Masterarbeit
Deep Dependency Analysis of Python Packages for Improved Software Reliability and Reproducibility
Research Area
Intelligent Information Management
Advisers
Dr. Sheeba Samuel
Description
Modern software systems heavily rely on third-party libraries, making dependency management a critical aspect of software reliability and security. In the Python ecosystem, package managers such as pip and repositories like PyPI enable easy integration of external libraries, but also introduce complex dependency chains that are often poorly understood. These dependencies may lead to issues such as version conflicts, hidden transitive dependencies, security vulnerabilities, and reproducibility challenges when environments change over time. The objective of this thesis is to conduct a deep analysis of Python package dependencies, focusing on understanding dependency structures, identifying common issues, and improving transparency in the software supply chain. The research will involve mining package metadata, analyzing dependency graphs, and studying version constraints and compatibility patterns across a large set of Python projects. AI techniques and static analysis may be used to detect anomalies, predict potential conflicts, or infer missing dependency constraints.
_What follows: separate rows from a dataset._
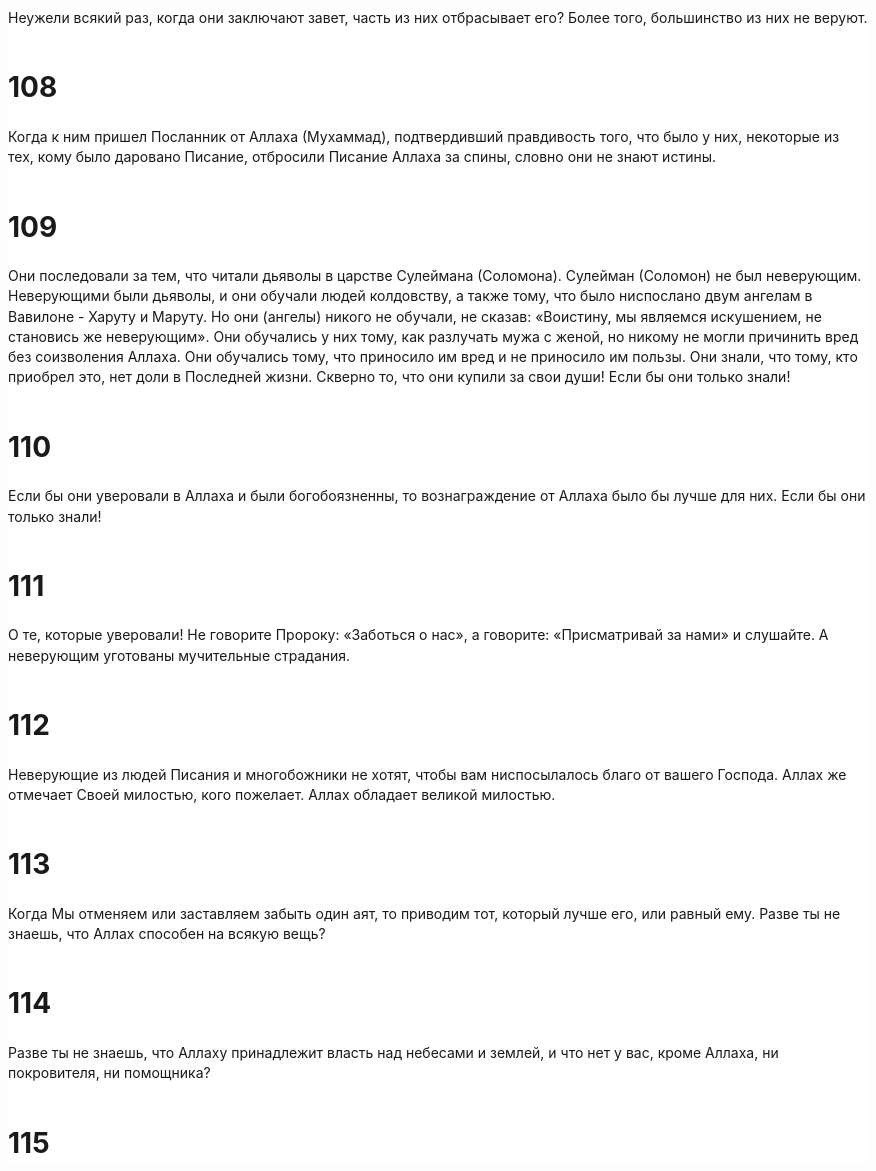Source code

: Неужели всякий раз, когда они заключают завет, часть из них отбрасывает его? Более того, большинство из них не веруют.

# 108

Когда к ним пришел Посланник от Аллаха (Мухаммад), подтвердивший правдивость того, что было у них, некоторые из тех, кому было даровано Писание, отбросили Писание Аллаха за спины, словно они не знают истины.

# 109

Они последовали за тем, что читали дьяволы в царстве Сулеймана (Соломона). Сулейман (Соломон) не был неверующим. Неверующими были дьяволы, и они обучали людей колдовству, а также тому, что было ниспослано двум ангелам в Вавилоне \- Харуту и Маруту. Но они (ангелы) никого не обучали, не сказав: «Воистину, мы являемся искушением, не становись же неверующим». Они обучались у них тому, как разлучать мужа с женой, но никому не могли причинить вред без соизволения Аллаха. Они обучались тому, что приносило им вред и не приносило им пользы. Они знали, что тому, кто приобрел это, нет доли в Последней жизни. Скверно то, что они купили за свои души! Если бы они только знали!

# 110

Если бы они уверовали в Аллаха и были богобоязненны, то вознаграждение от Аллаха было бы лучше для них. Если бы они только знали!

# 111

О те, которые уверовали! Не говорите Пророку: «Заботься о нас», а говорите: «Присматривай за нами» и слушайте. А неверующим уготованы мучительные страдания.

# 112

Неверующие из людей Писания и многобожники не хотят, чтобы вам ниспосылалось благо от вашего Господа. Аллах же отмечает Своей милостью, кого пожелает. Аллах обладает великой милостью.

# 113

Когда Мы отменяем или заставляем забыть один аят, то приводим тот, который лучше его, или равный ему. Разве ты не знаешь, что Аллах способен на всякую вещь?

# 114

Разве ты не знаешь, что Аллаху принадлежит власть над небесами и землей, и что нет у вас, кроме Аллаха, ни покровителя, ни помощника?

# 115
The thesis can contribute by (1) developing methods to model and analyze complex dependency graphs, (2) identifying patterns of dependency-related issues such as conflicts or outdated packages, and (3) proposing approaches for improving dependency management practices. The outcome will be a prototype tool or framework that provides insights into dependency health, detects risks in dependency configurations, and supports developers in creating more stable, secure, and reproducible Python software systems.